§ **YOUR OBJECTIVE**
Convert the lines below into a Markdown table with the columns "Row" and "Line", numbering each row and skipping any blank lines. Leave the pictures out of the table.

§ **RECORDS**
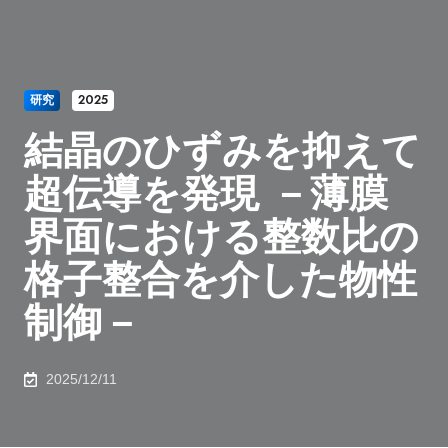
研究
2025
結晶のひずみを抑えて
超伝導を発現 －薄膜
界面における整数比の
格子整合を介した物性
制御－
2025/12/11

§ **RESPONSE TO THE TASK**
| Row | Line |
|---|---|
| 1 | 研究 |
| 2 | 2025 |
| 3 | 結晶のひずみを抑えて |
| 4 | 超伝導を発現 －薄膜 |
| 5 | 界面における整数比の |
| 6 | 格子整合を介した物性 |
| 7 | 制御－ |
| 8 | 2025/12/11 |